• [Aim of the task] Your response should be an exact transcription of the data, images excluded.

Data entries
══════════

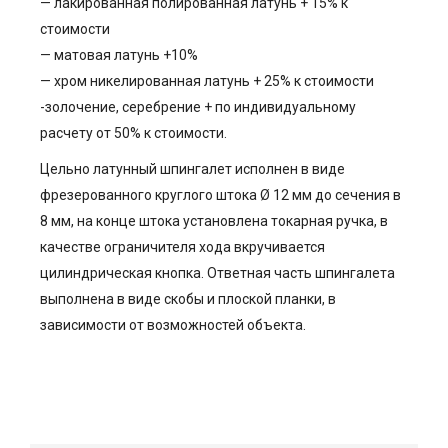
— лакированная полированная латунь + 15% к
стоимости
— матовая латунь +10%
— хром никелированная латунь + 25% к стоимости
-золочение, серебрение + по индивидуальному
расчету от 50% к стоимости.
Цельно латунный шпингалет исполнен в виде
фрезерованного круглого штока Ø 12 мм до сечения в
8 мм, на конце штока установлена токарная ручка, в
качестве ограничителя хода вкручивается
цилиндрическая кнопка. Ответная часть шпингалета
выполнена в виде скобы и плоской планки, в
зависимости от возможностей объекта.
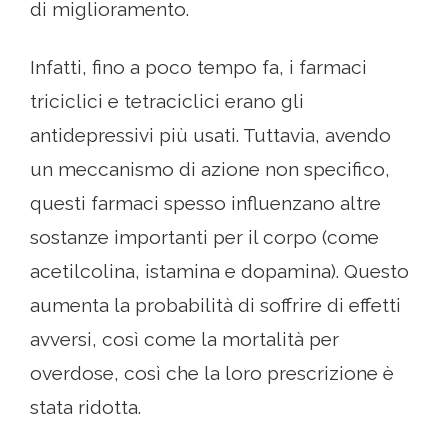
di miglioramento.
Infatti, fino a poco tempo fa, i farmaci
triciclici e tetraciclici erano gli
antidepressivi più usati. Tuttavia, avendo
un meccanismo di azione non specifico,
questi farmaci spesso influenzano altre
sostanze importanti per il corpo (come
acetilcolina, istamina e dopamina). Questo
aumenta la probabilità di soffrire di effetti
avversi, così come la mortalità per
overdose, così che la loro prescrizione è
stata ridotta.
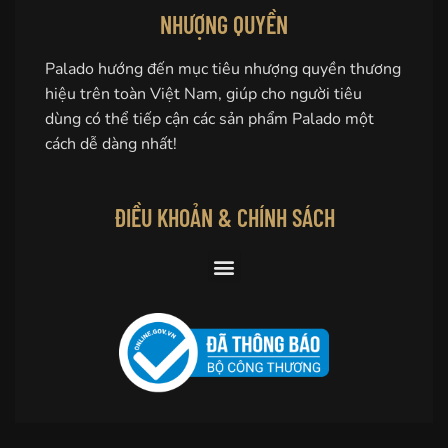
NHƯỢNG QUYỀN
Palado hướng đến mục tiêu nhượng quyền thương
hiệu trên toàn Việt Nam, giúp cho người tiêu
dùng có thể tiếp cận các sản phẩm Palado một
cách dễ dàng nhất!
ĐIỀU KHOẢN & CHÍNH SÁCH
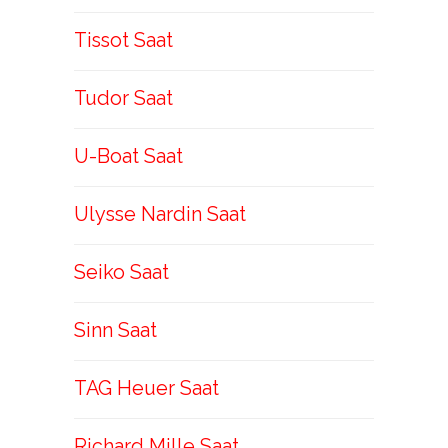
Tissot Saat
Tudor Saat
U-Boat Saat
Ulysse Nardin Saat
Seiko Saat
Sinn Saat
TAG Heuer Saat
Richard Mille Saat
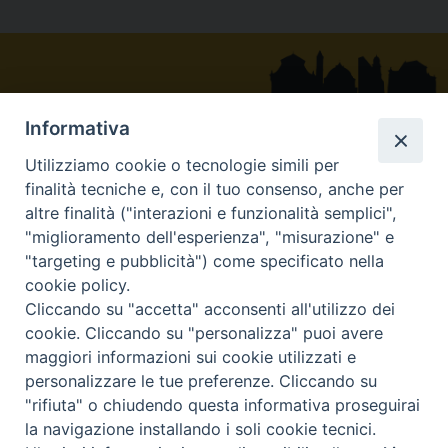
o
d
r
d
A
r
o
s
e
I
p
a
k
s
n
p
m
t
Informativa
Utilizziamo cookie o tecnologie simili per
Via Belvedere - 83054 Sant’Angelo dei Lombardi (AV)
finalità tecniche e, con il tuo consenso, anche per
: +39 0827 23039
altre finalità ("interazioni e funzionalità semplici",
"miglioramento dell'esperienza", "misurazione" e
curia@diocesisantangelo.it
"targeting e pubblicità") come specificato nella
diocesiscnb@pec.chiesacattolica.it
cookie policy.
Ufficio Diocesano per le Comunicazioni Sociali 2020©
Cliccando su "accetta" acconsenti all'utilizzo dei
cookie. Cliccando su "personalizza" puoi avere
Powered by E-direct.it
maggiori informazioni sui cookie utilizzati e
|
|
Privacy & Cookie
E-mail
Newsletter
personalizzare le tue preferenze. Cliccando su
"rifiuta" o chiudendo questa informativa proseguirai
INTRANET C.E.I.
la navigazione installando i soli cookie tecnici.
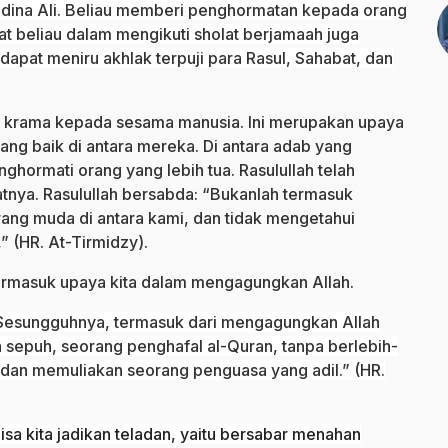
yidina Ali. Beliau memberi penghormatan kepada orang
t beliau dalam mengikuti sholat berjamaah juga
dapat meniru akhlak terpuji para Rasul, Sahabat, dan
a krama kepada sesama manusia. Ini merupakan upaya
ng baik di antara mereka. Di antara adab yang
ghormati orang yang lebih tua. Rasulullah telah
tnya. Rasulullah bersabda: “Bukanlah termasuk
ang muda di antara kami, dan tidak mengetahui
” (HR. At-Tirmidzy).
termasuk upaya kita dalam mengagungkan Allah.
“Sesungguhnya, termasuk dari mengagungkan Allah
sepuh, seorang penghafal al-Quran, tanpa berlebih-
dan memuliakan seorang penguasa yang adil.” (HR.
isa kita jadikan teladan, yaitu bersabar menahan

══════════

• [Solution to this task]
— лакированная полированная латунь + 15% к
стоимости
— матовая латунь +10%
— хром никелированная латунь + 25% к стоимости
-золочение, серебрение + по индивидуальному
расчету от 50% к стоимости.
Цельно латунный шпингалет исполнен в виде
фрезерованного круглого штока Ø 12 мм до сечения в
8 мм, на конце штока установлена токарная ручка, в
качестве ограничителя хода вкручивается
цилиндрическая кнопка. Ответная часть шпингалета
выполнена в виде скобы и плоской планки, в
зависимости от возможностей объекта.
di miglioramento.
Infatti, fino a poco tempo fa, i farmaci
triciclici e tetraciclici erano gli
antidepressivi più usati. Tuttavia, avendo
un meccanismo di azione non specifico,
questi farmaci spesso influenzano altre
sostanze importanti per il corpo (come
acetilcolina, istamina e dopamina). Questo
aumenta la probabilità di soffrire di effetti
avversi, così come la mortalità per
overdose, così che la loro prescrizione è
stata ridotta.
NHƯỢNG QUYỀN
Palado hướng đến mục tiêu nhượng quyền thương
hiệu trên toàn Việt Nam, giúp cho người tiêu
dùng có thể tiếp cận các sản phẩm Palado một
cách dễ dàng nhất!
ĐIỀU KHOẢN & CHÍNH SÁCH
Tissot Saat
Tudor Saat
U-Boat Saat
Ulysse Nardin Saat
Seiko Saat
Sinn Saat
TAG Heuer Saat
Richard Mille Saat
o
d
r
d
A
r
o
s
e
I
p
a
k
s
n
p
m
t
Informativa
Utilizziamo cookie o tecnologie simili per
Via Belvedere - 83054 Sant’Angelo dei Lombardi (AV)
finalità tecniche e, con il tuo consenso, anche per
: +39 0827 23039
altre finalità ("interazioni e funzionalità semplici",
"miglioramento dell'esperienza", "misurazione" e
curia@diocesisantangelo.it
"targeting e pubblicità") come specificato nella
diocesiscnb@pec.chiesacattolica.it
cookie policy.
Ufficio Diocesano per le Comunicazioni Sociali 2020©
Cliccando su "accetta" acconsenti all'utilizzo dei
cookie. Cliccando su "personalizza" puoi avere
Powered by E-direct.it
maggiori informazioni sui cookie utilizzati e
|
|
Privacy & Cookie
E-mail
Newsletter
personalizzare le tue preferenze. Cliccando su
"rifiuta" o chiudendo questa informativa proseguirai
INTRANET C.E.I.
la navigazione installando i soli cookie tecnici.
yidina Ali. Beliau memberi penghormatan kepada orang
t beliau dalam mengikuti sholat berjamaah juga
dapat meniru akhlak terpuji para Rasul, Sahabat, dan
a krama kepada sesama manusia. Ini merupakan upaya
ng baik di antara mereka. Di antara adab yang
ghormati orang yang lebih tua. Rasulullah telah
tnya. Rasulullah bersabda: “Bukanlah termasuk
ang muda di antara kami, dan tidak mengetahui
” (HR. At-Tirmidzy).
termasuk upaya kita dalam mengagungkan Allah.
“Sesungguhnya, termasuk dari mengagungkan Allah
sepuh, seorang penghafal al-Quran, tanpa berlebih-
dan memuliakan seorang penguasa yang adil.” (HR.
isa kita jadikan teladan, yaitu bersabar menahan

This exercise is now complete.